The algorithm stops after evolving the population number_of_generations times. Given the stochastic nature of the algorithm, this stopping criterion does not ensure that one has found the global solution. The stability of the search should be checked at least with respect to the chosen seed of the pseudo random number generator (rng), the initial_population and number_of_generations.

After generating a new population, each individual of the population is away from a local minimum in enthalpy, hence a geometry optimization must be performed to converge to a close local minimum. Since the global minimum is also a local minimum, one is guaranteed to find it for sufficiently large numbers of number_of_generations. These geometry (local) optimizations comprise nearly all of the computational work during crystal structure prediction.

Note

One key difference between a genetic algorithm and a random search is that the selection of the parent structure(s), on which the genetic operations are performed, is biased by the fitness of that structure. The higher the fitness (i.e. the lower the calculated enthalpy in this implementation), the more likely it is to pick this structure. The skewness of the probability distribution is altered by selection_pressure. A large value of selection_pressure makes it less likely to select a configuration with a lower fitness.

## Restart support¶

A crystal structure prediction run can be restarted / resumed from a previous point in the following manner:

CSP = CrystalStructurePrediction(
...
)

# Save the current state of the CSP object.
nlsave('my_file.hdf5', CSP, object_id='my_run')

...

# Read back a stored CSP object. The last population is restored
# and all given properties / attributes are set up.

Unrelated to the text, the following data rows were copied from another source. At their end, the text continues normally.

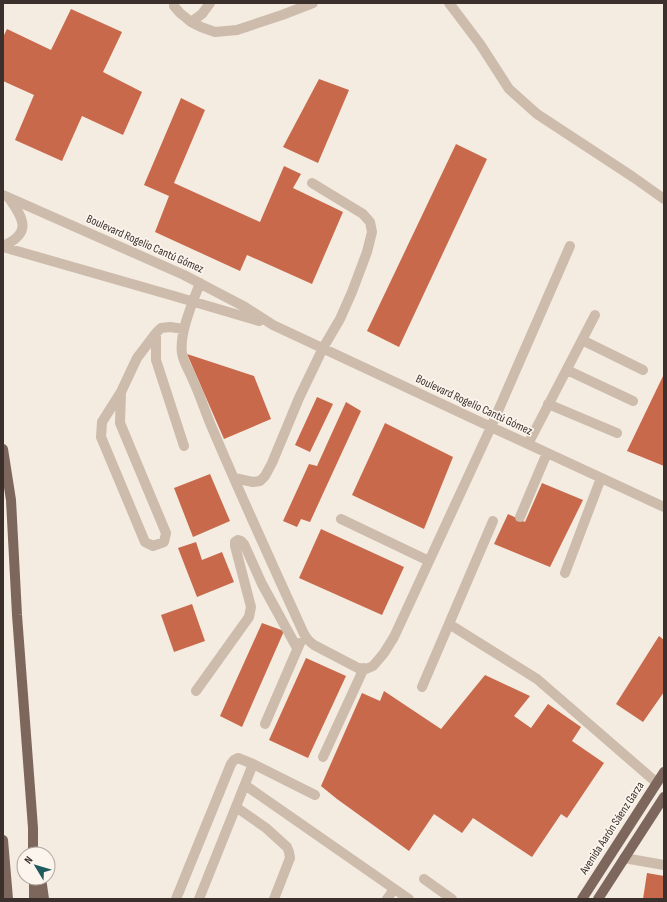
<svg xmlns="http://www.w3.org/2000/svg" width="667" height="902" viewBox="0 0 667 902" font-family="'Sofia Sans Condensed',sans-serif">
<rect width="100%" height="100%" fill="#f4ebe1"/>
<!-- building -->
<path fill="#c8694b" d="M71 9 122 32 103 72 142 92 123 135 82 116 62 161 15 140 34 95 3 81V37L7 29 51 50Z
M319 79 349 90 318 163 283 147Z
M181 98 205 110 174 183 260 222 284 166 301 174 293 188 343 212 312 284 247 255 240 271 155 232 169 196 144 185Z
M456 144 487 159 399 347 367 331Z
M187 354 254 376 271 419 224 439Z
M664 374V466L627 451Z
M317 397 333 404 310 452 295 445Z
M346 402 361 411 310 522 301 519 297 527 283 521 309 464 317 466Z
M385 423 453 457 424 529 352 495Z
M210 474 230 521 193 537 174 488Z
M542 483 583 500 550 567 494 544 508 514 525 522Z
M321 529 404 567 382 615 299 578Z
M196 542 202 560 222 552 234 582 197 597 178 548Z
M192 604 205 641 174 652 161 615Z
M262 623 284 631 242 727 220 716Z
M659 636 664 640V692L643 722 616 704Z
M306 658 346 676 308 758 269 740Z
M485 675 530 696 514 716 531 728 548 704 581 727 572 741 604 763 567 818 561 814 532 857 473 818 462 833 434 814 409 851 337 799 321 786 362 693 380 701 384 691 441 729Z
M647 873 664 876V899H643Z"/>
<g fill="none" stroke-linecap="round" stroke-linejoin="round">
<!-- minor -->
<path stroke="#cdbbac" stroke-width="10" d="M174 3V6L180 13 191 22 201 27 215 32 237 30 282 15 313 3
M449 3 480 44 509 89 537 114 633 177 664 199
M191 22 202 14 210 3
M3 195 184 275 245 307 273 325 491 427 664 507
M3 246C32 233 24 219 9 198
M3 247 174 296 259 321
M200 283C193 301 179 334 182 353 183 362 189 370 192 378 199 393 204 408 210 423 240 494 272 564 304 634L308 640 314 645 358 668 366 669 373 666 379 659 384 653 394 637 491 427 570 246
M156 333V360L184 446
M582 340 643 370
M567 370 633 401
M121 392 102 422 101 437 145 542 153 546 164 542 166 533 120 423 121 392 137 358 156 333 161 328 170 327 184 329
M548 404 617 433
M528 444 595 315
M234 478 253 482 260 481 265 476 272 463 299 398 323 348 340 319 352 292 367 252 372 232 370 222 363 214 312 183
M520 517 547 453
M341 519 429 561
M565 573 601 478
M449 624 537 679 657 783
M422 687 493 521
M196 691 249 617 251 607 235 546V542L238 540 241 541 244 544 262 584 297 648
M265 724 300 643
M323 757 364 668
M245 785 409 899
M236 807 266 828 287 847 289 852 290 858 274 899
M624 858 664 865
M424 879 452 899
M176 899 231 764 234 760 238 758 253 764 315 795
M199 899 253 764
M387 899 394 889"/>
<!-- major -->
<path stroke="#7d675c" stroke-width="10" d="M3 449 11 500 17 615 33 828V854
M3 840 8 899
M34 878V899
M41 878 44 899
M582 899 664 772
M598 899 664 797"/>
</g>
<g text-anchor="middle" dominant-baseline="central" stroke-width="3.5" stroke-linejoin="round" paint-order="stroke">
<!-- street labels -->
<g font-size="12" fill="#3b302b" stroke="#fbf5ee">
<text transform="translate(145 244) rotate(24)">Boulevard Rogelio Cantú Gómez</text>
<text transform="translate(474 405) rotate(25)">Boulevard Rogelio Cantú Gómez</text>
<text transform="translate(612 828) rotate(-57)">Avenida Aarón Sáenz Garza</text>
</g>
</g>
<!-- border -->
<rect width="667" height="902" fill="none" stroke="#3b302b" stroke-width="8"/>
<!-- north arrow -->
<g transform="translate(36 866) rotate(308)"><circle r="19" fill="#fbf5ee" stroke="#aea6a0"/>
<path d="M0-3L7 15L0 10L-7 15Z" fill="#1f5a5e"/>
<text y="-6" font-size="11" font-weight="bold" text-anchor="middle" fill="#3b302b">N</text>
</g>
</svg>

# Run 10 more iterations of the genetic algorithm.
CSP.evolvePopulation(10)

# Run 5 more iterations of the genetic algorithm.
CSP.evolvePopulation(5)


Note

At this time it is not possible to resume runs that use a custom fitness function.

## Analyzing Results¶

If write_population is True then after each step of the genetic algorithm the current population will be written to disk. The filename will start with log_filename_prefix and include the current generation number. For example, the initial population will be saved as generation_0.hdf5 and after the first step a new file generation_1.hdf5 will be saved. The crystal structures contained in these files can be viewed in QuantumATK using the Viewer.